Archive for May, 2009

Cloud Computing Lessons

Wednesday, May 6th, 2009

Cloud computing means lots of different things, and much of it is hype. At Yieldex, we’ve been using cloud computing, specifically Amazon Web Services, as a key part of our infrastructure for the better part of a year, and we thought we’d pass on a few of our lessons learned. As you might expect, the services we use have trade-offs. If your challenge fits within the parameters, cloud computing can be a huge win, but it’s not the answer for everything.

All of these lessons are the result of the hard work of our entire engineering team, most notably Craig and Calvin. These guys are among the best in the world at scaling to solve enormous data and computation problems with a cloud infrastructure. We could not have built this company and these solutions without them.

For a startup, there are a number of compelling reasons to use a cloud infrastructure for virtually every new project. You don’t get locked into a long-term investment in hardware and data centers, it’s easy to experiment, and easy to change your mind and try a different approach. You don’t have to spend precious capital on servers and storage, wait days or weeks for them to arrive, and then spend a day or two setting them up. If your application scales horizontally, then you can scale additional customers, storage, and processing with minimal cost and time delay. All these things are touted by cloud providers, and basically boil down to: focus on your business, not your infrastructure.

Sometimes, however, you do need to focus on the infrastructure. We provide our customers with analytics and optimization based on our unique and proprietary DynamicIQ engine. Our first customer was a decent sized web property, and we were able to complete our DynamicIQ daily processing on several gigabytes of data using just one instance in less than an hour. Our next customer, however, was 10x the size. And the one after that, 10x more – hundreds of gigabytes per day. Fortunately, we had designed our DynamicIQ engine to easily parallelize across multiple instances. We spent some time learning how to start up instances, distribute jobs to them, and shut them back down again, but because we had designed the engine for this eventuality, we were able to use the cloud to cost-effectively scale to even the largest sites on the web.

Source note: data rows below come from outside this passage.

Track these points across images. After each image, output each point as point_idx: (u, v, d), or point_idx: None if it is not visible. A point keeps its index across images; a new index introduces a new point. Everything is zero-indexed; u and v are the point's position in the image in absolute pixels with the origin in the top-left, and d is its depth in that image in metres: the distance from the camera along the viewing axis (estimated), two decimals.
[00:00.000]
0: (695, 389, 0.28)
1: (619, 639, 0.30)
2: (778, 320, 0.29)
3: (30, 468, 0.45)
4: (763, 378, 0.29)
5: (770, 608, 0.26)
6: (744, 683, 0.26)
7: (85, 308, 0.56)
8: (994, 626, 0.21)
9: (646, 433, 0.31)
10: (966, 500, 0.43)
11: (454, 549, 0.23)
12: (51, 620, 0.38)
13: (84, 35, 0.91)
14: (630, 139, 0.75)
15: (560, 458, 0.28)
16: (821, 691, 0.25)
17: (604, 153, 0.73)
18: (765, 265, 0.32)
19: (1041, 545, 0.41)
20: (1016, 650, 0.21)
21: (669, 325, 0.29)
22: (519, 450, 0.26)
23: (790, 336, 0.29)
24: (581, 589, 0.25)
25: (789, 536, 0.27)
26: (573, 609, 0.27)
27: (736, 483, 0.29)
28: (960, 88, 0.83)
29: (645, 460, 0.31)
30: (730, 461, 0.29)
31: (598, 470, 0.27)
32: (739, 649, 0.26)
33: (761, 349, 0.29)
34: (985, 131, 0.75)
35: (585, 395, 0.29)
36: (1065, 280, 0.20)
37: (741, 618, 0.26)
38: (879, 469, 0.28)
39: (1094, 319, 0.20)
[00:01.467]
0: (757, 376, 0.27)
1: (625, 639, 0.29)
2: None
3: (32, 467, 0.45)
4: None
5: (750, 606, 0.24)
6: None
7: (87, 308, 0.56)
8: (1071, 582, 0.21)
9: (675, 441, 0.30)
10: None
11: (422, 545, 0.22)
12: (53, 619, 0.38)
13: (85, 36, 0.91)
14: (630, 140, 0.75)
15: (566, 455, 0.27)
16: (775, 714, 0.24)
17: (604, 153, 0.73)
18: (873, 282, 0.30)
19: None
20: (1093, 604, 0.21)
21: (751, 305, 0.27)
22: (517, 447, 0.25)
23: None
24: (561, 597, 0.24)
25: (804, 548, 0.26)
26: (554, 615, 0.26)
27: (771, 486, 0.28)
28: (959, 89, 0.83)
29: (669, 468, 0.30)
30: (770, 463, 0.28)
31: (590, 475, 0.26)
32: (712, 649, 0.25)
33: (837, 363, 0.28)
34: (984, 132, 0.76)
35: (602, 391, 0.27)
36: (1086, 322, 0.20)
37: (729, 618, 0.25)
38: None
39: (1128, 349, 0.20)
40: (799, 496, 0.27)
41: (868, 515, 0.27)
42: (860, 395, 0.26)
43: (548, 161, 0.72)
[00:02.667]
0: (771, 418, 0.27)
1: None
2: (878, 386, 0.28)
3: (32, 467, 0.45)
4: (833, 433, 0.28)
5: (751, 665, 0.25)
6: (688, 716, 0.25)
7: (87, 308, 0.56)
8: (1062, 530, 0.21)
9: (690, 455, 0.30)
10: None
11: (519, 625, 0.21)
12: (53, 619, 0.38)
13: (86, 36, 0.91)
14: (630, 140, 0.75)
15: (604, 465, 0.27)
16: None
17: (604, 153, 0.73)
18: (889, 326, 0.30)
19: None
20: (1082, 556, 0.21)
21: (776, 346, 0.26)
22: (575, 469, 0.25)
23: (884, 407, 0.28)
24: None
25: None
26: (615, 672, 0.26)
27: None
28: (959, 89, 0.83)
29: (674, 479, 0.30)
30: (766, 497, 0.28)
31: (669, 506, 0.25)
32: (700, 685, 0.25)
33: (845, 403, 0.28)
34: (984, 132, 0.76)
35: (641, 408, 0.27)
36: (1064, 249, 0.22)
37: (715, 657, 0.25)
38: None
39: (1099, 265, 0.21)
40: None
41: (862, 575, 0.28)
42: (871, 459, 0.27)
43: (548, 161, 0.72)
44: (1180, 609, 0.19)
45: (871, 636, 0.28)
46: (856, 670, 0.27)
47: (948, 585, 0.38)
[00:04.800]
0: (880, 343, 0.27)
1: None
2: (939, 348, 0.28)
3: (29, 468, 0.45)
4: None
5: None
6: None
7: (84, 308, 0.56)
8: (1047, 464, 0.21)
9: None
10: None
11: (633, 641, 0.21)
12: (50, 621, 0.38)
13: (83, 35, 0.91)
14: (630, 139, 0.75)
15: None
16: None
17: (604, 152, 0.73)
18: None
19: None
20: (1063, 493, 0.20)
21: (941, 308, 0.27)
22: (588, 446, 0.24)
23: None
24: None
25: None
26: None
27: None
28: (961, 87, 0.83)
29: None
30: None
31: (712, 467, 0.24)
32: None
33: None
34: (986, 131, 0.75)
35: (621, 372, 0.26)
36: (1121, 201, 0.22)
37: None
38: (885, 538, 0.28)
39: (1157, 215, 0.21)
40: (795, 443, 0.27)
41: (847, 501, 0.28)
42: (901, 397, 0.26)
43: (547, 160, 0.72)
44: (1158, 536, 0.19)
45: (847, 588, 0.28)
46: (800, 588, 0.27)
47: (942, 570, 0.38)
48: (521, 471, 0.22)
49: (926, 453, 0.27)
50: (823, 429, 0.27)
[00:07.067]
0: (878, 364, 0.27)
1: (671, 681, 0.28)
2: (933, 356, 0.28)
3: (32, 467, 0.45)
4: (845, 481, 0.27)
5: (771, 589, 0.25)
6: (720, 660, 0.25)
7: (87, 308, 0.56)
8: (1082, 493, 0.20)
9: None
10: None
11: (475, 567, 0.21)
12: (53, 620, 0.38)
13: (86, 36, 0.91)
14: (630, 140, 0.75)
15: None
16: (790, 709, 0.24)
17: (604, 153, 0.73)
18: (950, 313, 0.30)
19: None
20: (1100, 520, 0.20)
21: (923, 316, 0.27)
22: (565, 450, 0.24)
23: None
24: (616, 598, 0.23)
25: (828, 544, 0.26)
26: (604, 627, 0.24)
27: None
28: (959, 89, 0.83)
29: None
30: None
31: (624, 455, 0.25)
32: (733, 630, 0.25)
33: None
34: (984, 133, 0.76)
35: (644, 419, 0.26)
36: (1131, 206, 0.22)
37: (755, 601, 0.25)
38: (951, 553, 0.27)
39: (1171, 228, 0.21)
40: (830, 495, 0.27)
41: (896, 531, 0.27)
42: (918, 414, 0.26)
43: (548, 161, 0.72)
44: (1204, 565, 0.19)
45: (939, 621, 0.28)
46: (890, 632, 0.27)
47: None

We also have BusinessIQ, which is basically an application server that provides query processing and a user interface into our analytics. Initially we started with this server in the cloud too, but as we bumped up against other scalability issues, we found that the cloud doesn’t solve every problem. For example, we provide a sophisticated scenario analysis capability. To calculate a “what-if” scenario requires processing a huge amount of data in a very short time. For our larger customers, a single cloud instance did not have enough memory to perform this operation. Trying to stay true to the cloud paradigm, we implemented a distributed cache across multiple instances, but this didn’t work well because of limitations on I/O. We ended up having to go to a hybrid model, where we bought and hosted our own servers with large memory footprints, so we could provide this functionality.

We have been very happy users of the Amazon Web Services cloud, and not just because we won the award. We would not have been able to get our business of the ground with out the cost effective scalability of the Amazon infrastructure. While it’s not for every application, for the right application, it truly changes the game.